▶ _GIVEN TEXT_:
__________

GBTC is a publicly-traded investment fund issued by Grayscale, a subsidiary of DCG. Because of the structure of the investment vehicle, the security doesn’t trade one-to-one with the underlying Bitcoin it represents.

Instead, GTBC floats at a premium or discount relative to the underlying BTC based on market demand for its shares — GBTC’s discount to its Net Asset Value (NAV) hit an all-time high of nearly 50% in December.


GBTC Discount to NAV

Notably, traditional stock markets are also up on the CPI news, indicating that crypto continues to be just another risk-on trade in the current macro environment and is not meaningfully differentiated from equities.

Annualized inflation in the United States hit a high of 9.1% in June 2022 and has been edging lower since.

Lido Leads DeFi Higher

The DeFi tokens of the top protocols in terms of total value locked (TVL) have also taken a leg up. Leading the charge is Lido, one of a red hot set of liquid staking protocols — LDO is up a whopping 19.4% on the day.

Next Fed Meeting

The Fed’s next meeting will take place on Feb. 1, and the CME Group’s FedWatch tool indicates a 92.2% chance of a 25 basis point hike.


The Bureau of Labor statistics’ next release of CPI data, which will reference January prices, will come out on Feb. 14.

__________

▶ _RECORDED INFORMATION_:
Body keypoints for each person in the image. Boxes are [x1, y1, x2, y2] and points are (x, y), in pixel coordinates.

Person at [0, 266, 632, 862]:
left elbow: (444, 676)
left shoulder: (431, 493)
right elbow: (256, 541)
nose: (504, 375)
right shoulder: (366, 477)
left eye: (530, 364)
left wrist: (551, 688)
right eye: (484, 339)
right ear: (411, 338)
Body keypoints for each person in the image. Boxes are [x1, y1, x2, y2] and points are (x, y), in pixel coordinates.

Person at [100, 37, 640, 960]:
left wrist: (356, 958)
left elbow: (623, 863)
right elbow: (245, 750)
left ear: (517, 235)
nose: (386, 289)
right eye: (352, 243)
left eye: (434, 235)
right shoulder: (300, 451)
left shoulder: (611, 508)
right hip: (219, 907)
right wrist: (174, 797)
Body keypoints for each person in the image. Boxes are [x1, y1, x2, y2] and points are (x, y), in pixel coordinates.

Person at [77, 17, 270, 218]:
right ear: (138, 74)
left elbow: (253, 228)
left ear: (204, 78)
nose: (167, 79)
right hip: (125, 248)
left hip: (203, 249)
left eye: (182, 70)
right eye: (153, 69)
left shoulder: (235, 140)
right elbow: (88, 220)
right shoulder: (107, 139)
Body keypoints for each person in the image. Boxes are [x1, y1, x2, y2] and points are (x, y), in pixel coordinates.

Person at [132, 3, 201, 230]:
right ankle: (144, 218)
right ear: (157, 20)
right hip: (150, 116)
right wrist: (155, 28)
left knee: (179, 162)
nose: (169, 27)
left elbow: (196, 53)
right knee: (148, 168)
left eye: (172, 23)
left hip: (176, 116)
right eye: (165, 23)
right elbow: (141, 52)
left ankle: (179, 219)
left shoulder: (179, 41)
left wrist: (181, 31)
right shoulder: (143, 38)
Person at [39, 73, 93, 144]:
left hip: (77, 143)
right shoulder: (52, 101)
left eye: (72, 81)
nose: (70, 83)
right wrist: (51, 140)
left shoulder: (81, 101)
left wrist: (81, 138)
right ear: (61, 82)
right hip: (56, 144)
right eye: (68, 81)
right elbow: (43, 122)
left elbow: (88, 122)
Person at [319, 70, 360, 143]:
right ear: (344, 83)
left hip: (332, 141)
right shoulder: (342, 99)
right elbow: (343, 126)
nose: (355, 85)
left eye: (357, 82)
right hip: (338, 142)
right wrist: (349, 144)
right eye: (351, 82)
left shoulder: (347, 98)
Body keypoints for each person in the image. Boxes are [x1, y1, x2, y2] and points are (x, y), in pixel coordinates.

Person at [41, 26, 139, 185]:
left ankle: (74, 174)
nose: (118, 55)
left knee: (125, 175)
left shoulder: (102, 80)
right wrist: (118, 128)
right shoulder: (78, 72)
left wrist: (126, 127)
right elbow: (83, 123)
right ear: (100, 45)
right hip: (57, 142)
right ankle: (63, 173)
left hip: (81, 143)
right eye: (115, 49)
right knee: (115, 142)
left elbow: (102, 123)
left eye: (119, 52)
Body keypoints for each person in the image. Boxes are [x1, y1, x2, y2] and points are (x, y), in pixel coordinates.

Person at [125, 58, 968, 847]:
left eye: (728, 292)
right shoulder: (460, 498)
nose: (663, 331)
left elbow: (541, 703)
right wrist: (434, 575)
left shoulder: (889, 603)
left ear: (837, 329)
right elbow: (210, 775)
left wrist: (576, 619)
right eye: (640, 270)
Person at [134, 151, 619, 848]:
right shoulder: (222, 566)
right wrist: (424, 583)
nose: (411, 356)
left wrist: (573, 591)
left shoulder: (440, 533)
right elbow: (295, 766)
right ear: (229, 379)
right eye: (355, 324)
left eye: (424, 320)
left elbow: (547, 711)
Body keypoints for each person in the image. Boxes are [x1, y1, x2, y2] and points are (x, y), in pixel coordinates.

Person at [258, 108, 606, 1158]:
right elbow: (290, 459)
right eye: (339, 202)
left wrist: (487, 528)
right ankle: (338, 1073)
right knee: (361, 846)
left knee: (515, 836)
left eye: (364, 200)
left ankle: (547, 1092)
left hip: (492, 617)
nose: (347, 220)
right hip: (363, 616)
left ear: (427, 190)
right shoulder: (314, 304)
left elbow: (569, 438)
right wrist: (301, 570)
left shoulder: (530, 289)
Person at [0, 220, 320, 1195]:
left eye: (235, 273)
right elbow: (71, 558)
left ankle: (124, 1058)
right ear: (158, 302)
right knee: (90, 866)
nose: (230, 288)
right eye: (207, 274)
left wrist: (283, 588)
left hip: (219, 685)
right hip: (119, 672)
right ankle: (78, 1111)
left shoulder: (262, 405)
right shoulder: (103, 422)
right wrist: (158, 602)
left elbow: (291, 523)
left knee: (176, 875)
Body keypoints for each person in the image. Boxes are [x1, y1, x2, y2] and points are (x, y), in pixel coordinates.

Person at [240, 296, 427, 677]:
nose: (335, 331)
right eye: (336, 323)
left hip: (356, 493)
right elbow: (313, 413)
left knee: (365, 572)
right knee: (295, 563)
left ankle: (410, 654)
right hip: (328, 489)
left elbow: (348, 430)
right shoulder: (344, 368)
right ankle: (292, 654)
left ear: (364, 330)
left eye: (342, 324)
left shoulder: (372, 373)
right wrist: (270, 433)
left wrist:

__________

▶ _EXERCISE REQUIREMENTS_:
**a)** Write out the passage of the market update from "The DeFi tokens" up to and including "on Feb. 14.", keeping every word and punctuation mark unchanged.
**b)** Answer these questions from the market update:
(i) What all-time high did GBTC's discount to its Net Asset Value reach in December?
(ii) By what percentage was LDO up on the day?
(iii) On what date will the Fed's next meeting take place?

▶ _REPLIES_:
**a)**
The DeFi tokens of the top protocols in terms of total value locked (TVL) have also taken a leg up. Leading the charge is Lido, one of a red hot set of liquid staking protocols — LDO is up a whopping 19.4% on the day.

Next Fed Meeting

The Fed’s next meeting will take place on Feb. 1, and the CME Group’s FedWatch tool indicates a 92.2% chance of a 25 basis point hike.


The Bureau of Labor statistics’ next release of CPI data, which will reference January prices, will come out on Feb. 14.

**b)**
(i) Nearly 50%
(ii) 19.4%
(iii) Feb. 1